Given two integer arrays A and B, return the maximum length of an subarray that appears in both arrays.

Example 1:

Input:
A: [1,2,3,2,1]
B: [3,2,1,4,7]
Output: 3
Explanation: 
The repeated subarray with maximum length is [3, 2, 1].

Note:

1. 1 <= len(A), len(B) <= 1000
2. 0 <= A[i], B[i] < 100

Runtime: 78 ms, faster than 40.98% of Java online submissions for Maximum Length of Repeated Subarray.

class Solution {
  public int findLength(int[] A, int[] B) {
    int[][] dp = new int[A.length+1][B.length+1];
    int
 
 ret = 0;
    for(int i=1; i<dp.length; i++){
      for(int j=1; j<dp[0].length; j++){
        if(A[i-1] == B[j-1]){
          dp[i][j] = dp[i-1][j-1] + 1;
          ret = Math.max(ret, dp[i][j]);
        }
      }
    }
    return ret;
  }
}

a better solution

Runtime: 26 ms, faster than 99.59% of Java online submissions for Maximum Length of Repeated Subarray.

有兩個關鍵點，

第一個是內層迴圈從後往前遍歷，如果從前往後遍歷就是錯誤的，因為我們每一次更新dp的時候是dp[j+1] = dp[j] + 1，所以在更新j+1的時候要用到j的資訊，而這個j應該是之前的j，也就是上一行的j，可以參考上面一個解法中矩陣的上一行。
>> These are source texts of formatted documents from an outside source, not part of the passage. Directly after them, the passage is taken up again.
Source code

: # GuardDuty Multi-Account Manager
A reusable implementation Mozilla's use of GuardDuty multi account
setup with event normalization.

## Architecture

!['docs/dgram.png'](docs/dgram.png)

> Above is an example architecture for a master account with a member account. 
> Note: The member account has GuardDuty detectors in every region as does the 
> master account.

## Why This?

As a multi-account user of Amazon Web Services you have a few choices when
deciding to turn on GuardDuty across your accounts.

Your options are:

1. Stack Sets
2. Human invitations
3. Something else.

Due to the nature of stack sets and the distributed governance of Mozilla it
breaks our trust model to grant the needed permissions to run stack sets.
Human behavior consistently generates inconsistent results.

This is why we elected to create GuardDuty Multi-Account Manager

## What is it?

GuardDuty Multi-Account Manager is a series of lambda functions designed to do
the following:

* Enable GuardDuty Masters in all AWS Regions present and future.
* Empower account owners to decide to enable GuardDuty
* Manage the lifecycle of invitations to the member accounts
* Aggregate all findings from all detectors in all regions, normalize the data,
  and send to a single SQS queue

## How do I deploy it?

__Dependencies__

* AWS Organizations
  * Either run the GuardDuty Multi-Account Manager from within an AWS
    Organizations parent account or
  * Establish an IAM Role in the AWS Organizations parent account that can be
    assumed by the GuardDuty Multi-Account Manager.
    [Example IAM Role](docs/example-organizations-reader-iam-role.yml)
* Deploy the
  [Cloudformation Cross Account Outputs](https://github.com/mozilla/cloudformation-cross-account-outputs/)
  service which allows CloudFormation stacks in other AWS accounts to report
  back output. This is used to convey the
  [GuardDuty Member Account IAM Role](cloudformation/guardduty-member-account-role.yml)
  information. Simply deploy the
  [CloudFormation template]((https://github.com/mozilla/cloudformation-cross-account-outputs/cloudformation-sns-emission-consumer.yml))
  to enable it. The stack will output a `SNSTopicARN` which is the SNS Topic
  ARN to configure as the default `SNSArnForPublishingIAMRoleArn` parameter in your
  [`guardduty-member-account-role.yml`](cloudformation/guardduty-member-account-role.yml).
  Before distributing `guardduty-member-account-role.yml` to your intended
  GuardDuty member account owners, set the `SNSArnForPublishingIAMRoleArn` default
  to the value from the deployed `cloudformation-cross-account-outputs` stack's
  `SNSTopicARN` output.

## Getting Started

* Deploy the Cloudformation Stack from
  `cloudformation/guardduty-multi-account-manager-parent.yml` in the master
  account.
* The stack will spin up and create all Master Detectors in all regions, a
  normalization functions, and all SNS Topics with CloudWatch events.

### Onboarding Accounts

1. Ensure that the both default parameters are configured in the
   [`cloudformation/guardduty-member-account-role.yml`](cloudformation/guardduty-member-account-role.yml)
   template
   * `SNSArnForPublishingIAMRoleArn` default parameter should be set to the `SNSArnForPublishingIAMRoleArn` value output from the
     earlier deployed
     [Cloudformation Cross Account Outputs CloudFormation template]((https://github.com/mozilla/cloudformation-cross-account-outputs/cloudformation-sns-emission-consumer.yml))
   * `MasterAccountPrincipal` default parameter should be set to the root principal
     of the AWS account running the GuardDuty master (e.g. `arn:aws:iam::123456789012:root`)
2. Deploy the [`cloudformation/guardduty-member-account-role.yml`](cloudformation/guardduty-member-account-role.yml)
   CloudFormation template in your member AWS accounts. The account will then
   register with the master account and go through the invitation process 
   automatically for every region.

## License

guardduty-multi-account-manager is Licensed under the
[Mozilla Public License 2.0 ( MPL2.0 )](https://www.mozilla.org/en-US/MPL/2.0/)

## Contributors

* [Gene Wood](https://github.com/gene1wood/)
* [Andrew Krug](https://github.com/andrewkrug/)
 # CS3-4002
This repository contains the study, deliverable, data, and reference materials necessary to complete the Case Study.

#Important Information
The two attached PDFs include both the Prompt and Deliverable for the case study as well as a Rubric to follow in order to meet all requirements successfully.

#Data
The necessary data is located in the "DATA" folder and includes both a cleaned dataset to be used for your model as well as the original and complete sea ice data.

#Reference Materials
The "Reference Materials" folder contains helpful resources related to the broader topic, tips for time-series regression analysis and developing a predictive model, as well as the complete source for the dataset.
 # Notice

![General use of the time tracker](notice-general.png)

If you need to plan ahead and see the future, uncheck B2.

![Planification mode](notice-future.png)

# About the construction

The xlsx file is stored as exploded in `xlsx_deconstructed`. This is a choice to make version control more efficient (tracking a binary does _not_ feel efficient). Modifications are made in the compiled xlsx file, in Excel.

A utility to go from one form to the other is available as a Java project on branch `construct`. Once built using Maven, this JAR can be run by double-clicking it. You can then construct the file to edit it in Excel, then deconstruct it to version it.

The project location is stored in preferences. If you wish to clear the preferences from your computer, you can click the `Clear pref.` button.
第二個是如果沒有匹配到，應該把j+1變成０，否則會產生錯誤的計數。

class Solution {
    public int findLength(int[] A, int[] B) {
        int[] dp = new int[A.length+1];
        int max = 0;
        for(int i=0; i<A.length; i++) {
            for(int j=B.length-1; j>=0; j--) {
                if (A[i] == B[j]) {
                    dp[j+1] = dp[j] + 1;
                    if (max < dp[j+1]) {
                        max = dp[j+1];
                    }
                } else {
                    dp[j+1] = 0;
                }
            }
        }
        return max;
    }  
}